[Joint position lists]
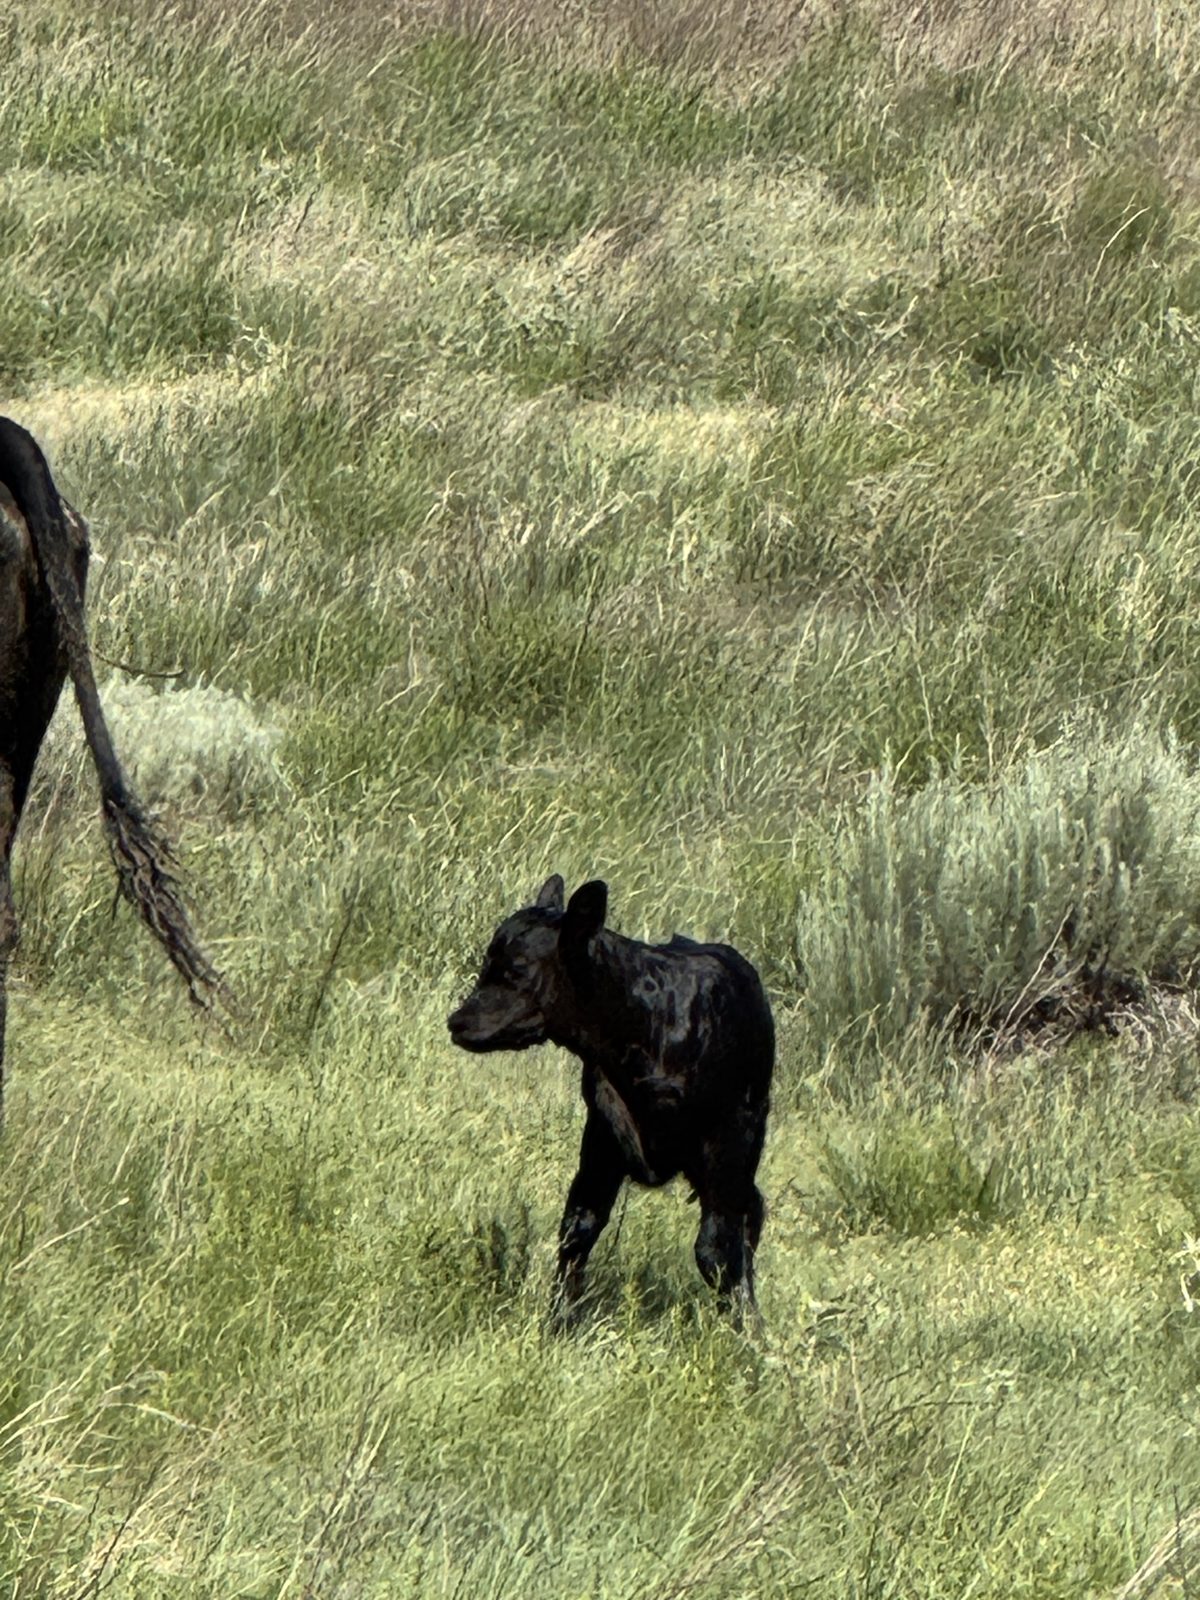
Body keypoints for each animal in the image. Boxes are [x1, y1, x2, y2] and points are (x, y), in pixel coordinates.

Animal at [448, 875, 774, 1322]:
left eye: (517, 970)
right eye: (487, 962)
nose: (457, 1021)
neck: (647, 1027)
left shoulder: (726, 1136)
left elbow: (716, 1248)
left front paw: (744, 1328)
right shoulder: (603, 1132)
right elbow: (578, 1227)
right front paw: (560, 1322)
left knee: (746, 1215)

==

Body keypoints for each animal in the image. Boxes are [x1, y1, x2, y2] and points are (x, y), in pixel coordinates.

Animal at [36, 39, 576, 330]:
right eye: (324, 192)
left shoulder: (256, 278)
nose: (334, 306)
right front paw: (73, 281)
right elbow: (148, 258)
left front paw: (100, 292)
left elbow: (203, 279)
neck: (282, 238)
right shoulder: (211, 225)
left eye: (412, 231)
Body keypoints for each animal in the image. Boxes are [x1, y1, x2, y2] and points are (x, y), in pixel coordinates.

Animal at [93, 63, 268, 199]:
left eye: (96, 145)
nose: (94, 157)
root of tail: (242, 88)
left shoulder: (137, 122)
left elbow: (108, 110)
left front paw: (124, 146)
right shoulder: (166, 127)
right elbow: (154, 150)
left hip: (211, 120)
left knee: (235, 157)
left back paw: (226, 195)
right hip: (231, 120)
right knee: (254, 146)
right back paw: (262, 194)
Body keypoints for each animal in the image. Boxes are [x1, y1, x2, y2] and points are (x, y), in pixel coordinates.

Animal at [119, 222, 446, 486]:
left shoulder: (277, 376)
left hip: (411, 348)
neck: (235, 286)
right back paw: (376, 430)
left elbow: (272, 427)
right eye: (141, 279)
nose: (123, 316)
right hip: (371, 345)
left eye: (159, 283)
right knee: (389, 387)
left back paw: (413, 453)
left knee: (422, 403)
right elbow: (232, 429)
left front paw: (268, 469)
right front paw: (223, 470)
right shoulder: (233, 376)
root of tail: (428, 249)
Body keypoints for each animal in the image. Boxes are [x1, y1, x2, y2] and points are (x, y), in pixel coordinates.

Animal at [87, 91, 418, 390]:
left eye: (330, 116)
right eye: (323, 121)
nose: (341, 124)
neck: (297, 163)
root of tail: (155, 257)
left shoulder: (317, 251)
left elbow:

◆ Required work: The answer must consist of every line from the entries above that contains "root".

◆ Response to this task:
root of tail: (242, 88)
root of tail: (428, 249)
root of tail: (155, 257)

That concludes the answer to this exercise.